Finnpog's description of the programme being a giant job creation scheme is, I think, uncomfortably close to the truth. F35 is so important to the US military/industrial heartbeat that it's too big to fail. And other countries have a finger in this pie too, so, to a lesser degree, have the same sort of motivation. If the programme survives and prospers as a commercial success, those governments want to be associated with that success, even if it is only a relatively small percentage of the whole. So, while the F35's trials and tribulations raise the fear of failure and spectre of additional cost which suggests they should get out, there is a counter-balancing fear of success if they do. Making a decision is therefore dangerous and most politicians will choose to do nothing if the opportunity presents itself. Once more, I support Finnpog's analysis that the military objectives of the people who eventually have to fly the plane into battle are probably not the most important issue for the continuation of the programme.

Now, if F35 were a Euro-consortium programme, it would have shaken itself to bits long ago. If the US were a customer rather than producer, it would have cancelled way back and made such a dent in the production numbers that the programme would crash anyway, assuming it came through the Euro-politics. But the way it is, with the US the biggest customer and manufacturer, it is likely to survive as a commercial programme, even if initial capability does not turn out to be what was expected. Capability will be developed over a long period. This happens with complex military programmes, but F35 will likely really push the boundaries at this stage as it pushed reliance on simulation and modelling too far at an earlier one.

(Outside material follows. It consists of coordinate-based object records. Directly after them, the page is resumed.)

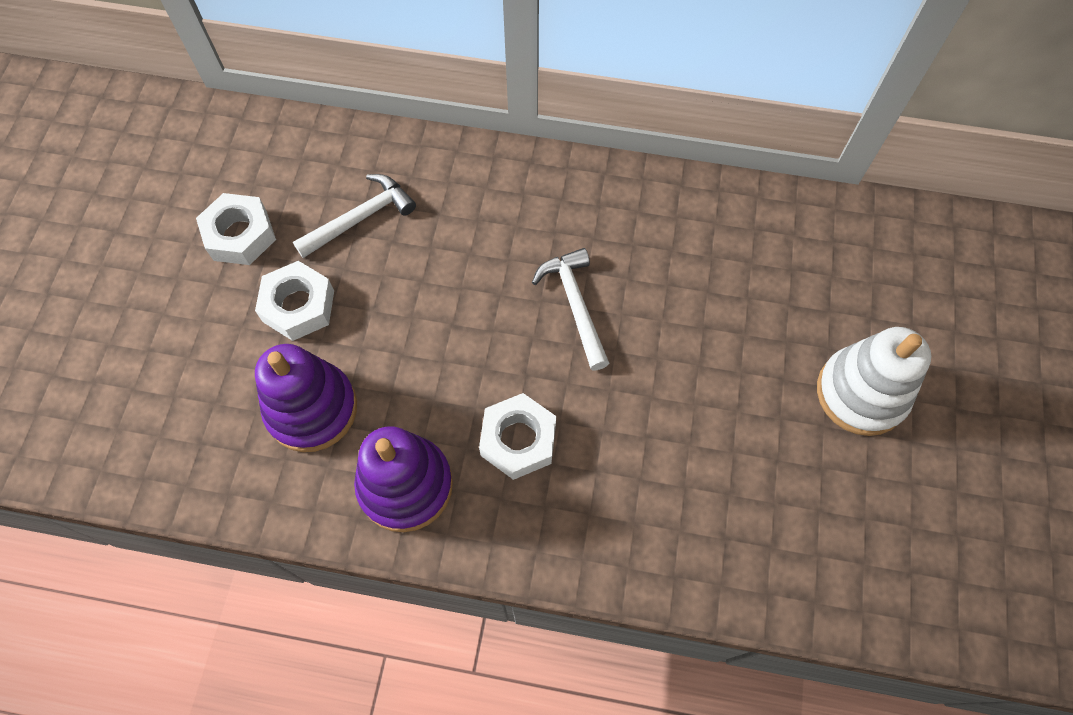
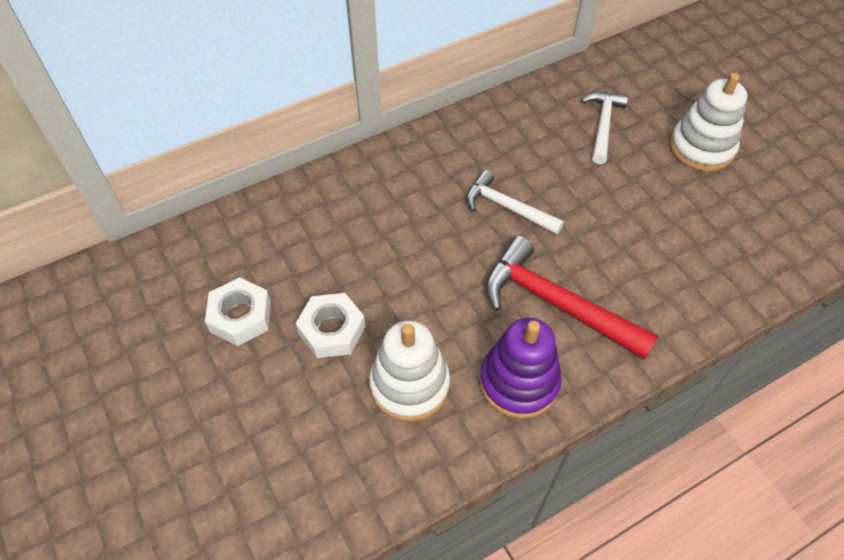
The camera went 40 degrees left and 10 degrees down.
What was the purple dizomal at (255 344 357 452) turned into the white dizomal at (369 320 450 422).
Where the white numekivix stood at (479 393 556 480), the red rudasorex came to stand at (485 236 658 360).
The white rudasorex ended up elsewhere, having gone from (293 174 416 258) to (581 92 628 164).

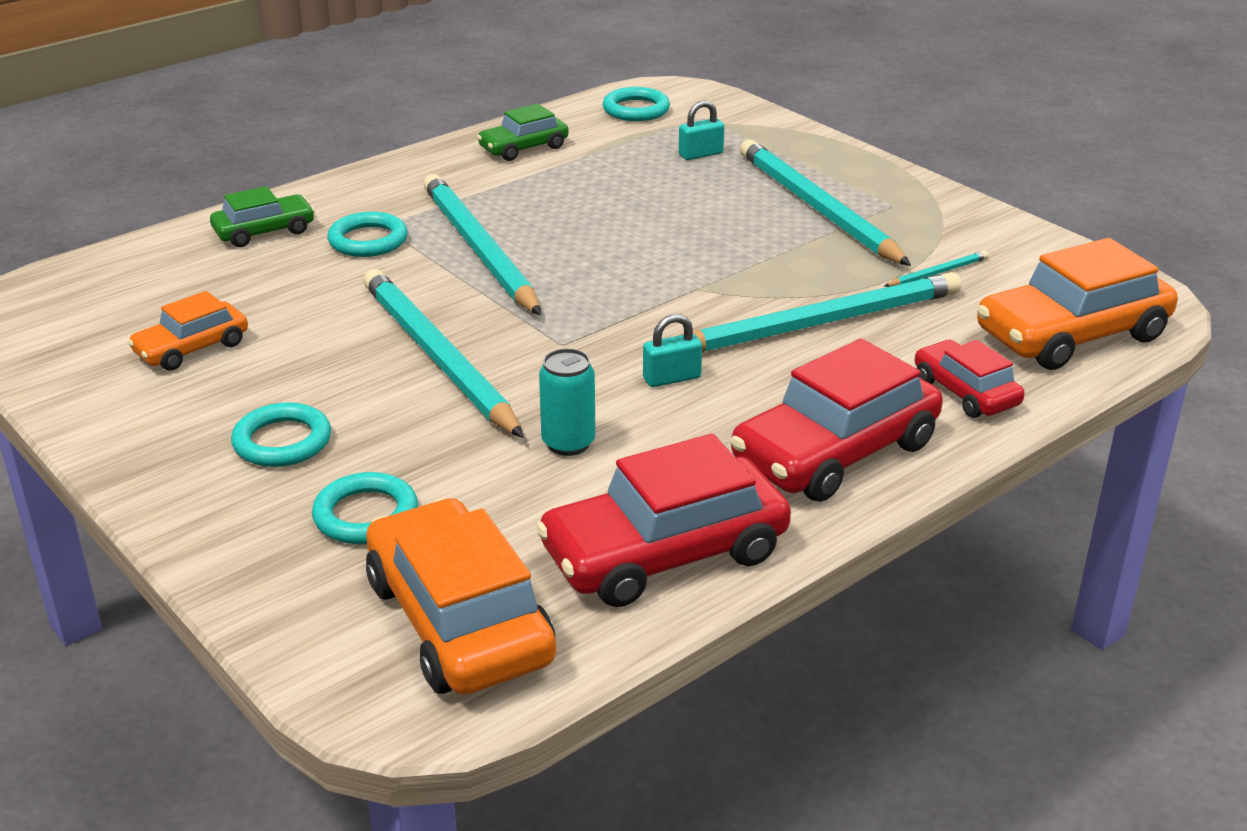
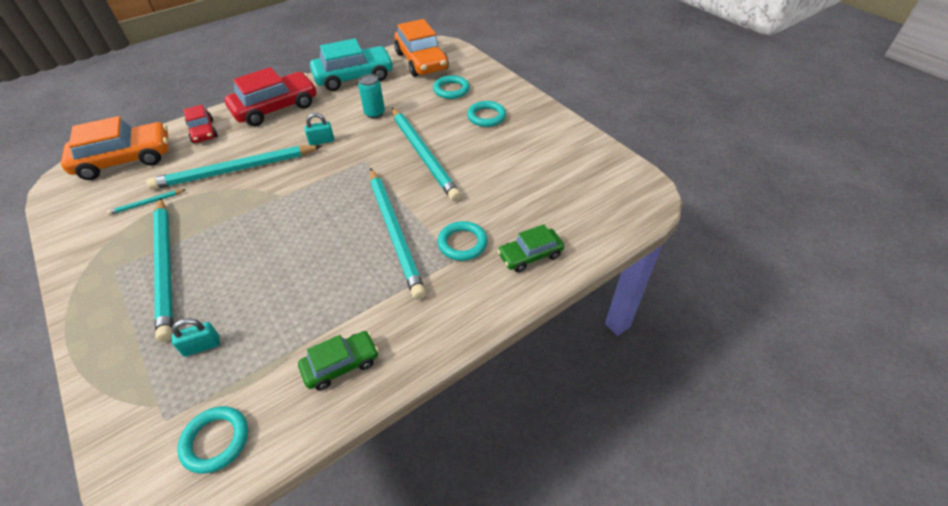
The camera went 175 degrees left and 15 degrees up.
What was the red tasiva at (536 434 791 607) turned into the turquoise tasiva at (310 38 394 91).
The second view lost the orange tasiva at (128 291 248 371).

The biggest threat to the programme is US cancellation, which is the fear that rattled export customers when the Pentagon slowed production down a couple of months ago. I think it would take a significant new technical issue for that to happen, an as yet unknown show-stopper. As far as any outsider can tell, this is unlikely. But only a complete collapse of capability is likely to deflect the US from continuing to support it's military manufacturing base. It would be a monumental dent in their credibility too, so further glitches will not be enough to derail the project, even if the accumulation of such problems erodes military capability.

Now, an export customer or two might cut and run, and this will impact pricing somewhat. LM will work hard to sell the dream to a new client fearful of being left behind or anxious to join the big boys, and this would take up the slack. Most, I think, will wait and see. Stay with the party for now and see how it looks in a few years time.

At present F35 excites public debate because times are hard, government spending is under scrutiny, there are technical challenges which put more pressure on price and delivery dates and a strong whiff of political incompetence and public service ineptitude wherever you look. So, F35 is a politically-driven programme for now. It will only become a military programme again several years into operational use, when upgrades and associated costs to make it work as required can be assimilated in smaller, more manageable phases. These will attract little attention outside military circles but will probably determine if it's the fighting machine everyone hoped for at the outset.